DOCUMENT PASSAGE:
Here’s where I am today. I believe there is a Power greater than myself and that said Power helped restore me to sanity. I have been working to turn my will and life over to the care of said Power. This is a complicated, operationally focused endeavor that really requires much more than the breezily-stated “made a decision” language of Step Three. Turning one’s will and life over seems to be a daily, maybe even hourly, thing and requires pretty constant attention to the here and now. Which is kind of the point.
Here’s the real problem: Once you start believing that there is a Power greater than oneself, you quickly realize (I did) that said Power has this thing about how the things that are supposed to happen actually need to happen. This is where gratitude and acceptance come in, by the way. Some people say sobriety is “living life on life’s terms.” For me, sobriety has been coming to terms with the fact that my Higher Power insists that the things that are supposed to happen, actually do happen. I can delay, postpone, avoid things a little. But gravity is gravity, right? Remember this guy?
I finally saw the task in front of me was to accept and learn from the things that are apparently supposed to happen. I still have a lot of responsibility, acceptance is not just sitting back and waiting for the Publisher’s Clearinghouse knock on the door. It is actively pursuing life with the knowledge that I am not in charge, I am not in the destiny-making business anymore. I feel lots of fear and uncertainty every day, everyone does. What’s different now? I started believing there might be a plan to all of this madness. The more I considered this, the more I gave into this idea, the more peace I felt. The more I considered this, the further I got from drinking.

WORK INSTRUCTION 1:
In the reflection on sobriety, which three things does the writer say they can do to things that are supposed to happen, though only "a little"?
WORK INSTRUCTION 2:
In the reflection on sobriety, which step's "made a decision" language does the writer call breezily stated?
WORK INSTRUCTION 3:
Extend the reflection on sobriety with a few sentences that pick up after its last sentence.
The rows below come from a different source than the reflection on sobriety.

DATA SECTION:
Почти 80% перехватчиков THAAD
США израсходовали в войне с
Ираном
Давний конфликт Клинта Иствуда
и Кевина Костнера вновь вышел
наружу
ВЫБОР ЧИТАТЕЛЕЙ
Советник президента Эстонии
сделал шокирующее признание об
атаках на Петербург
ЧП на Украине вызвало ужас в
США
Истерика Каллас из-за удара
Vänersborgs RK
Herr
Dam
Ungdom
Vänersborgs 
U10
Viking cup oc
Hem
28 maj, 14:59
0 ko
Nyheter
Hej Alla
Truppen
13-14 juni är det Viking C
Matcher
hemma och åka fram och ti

--

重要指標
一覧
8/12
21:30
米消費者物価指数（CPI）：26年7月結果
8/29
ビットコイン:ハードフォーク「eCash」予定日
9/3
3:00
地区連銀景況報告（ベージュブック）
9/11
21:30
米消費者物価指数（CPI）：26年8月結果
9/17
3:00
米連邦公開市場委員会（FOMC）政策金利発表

ANSWER BOX 1:
Delay, postpone, avoid

ANSWER BOX 2:
Step Three

ANSWER BOX 3:
I still sometimes ask the BMIU, “was that really necessary?” Those are not questions the BMIU tends to answer. The answer I’m going to get, comes every morning when I watch the sun come up from the Pirate Balcony. When kind, beautiful people show up to take me to the next chapter of my life. When things that used to seem like petty coincidences get this miracle-tinted filter applied and look something like this:
Here’s the problem: Once you start thinking this way, My Higher Power makes it really, really hard not to think this way some more, to believe just a little more, to let the idea take root that there just might be something like a plan unfolding. My Higher Power isn’t big on answering questions explicitly, but he throws out a lot of hints that there might just be a way to stay sober and live a beautiful, happy life.
Did I mention I found exactly four pennies on Sunday?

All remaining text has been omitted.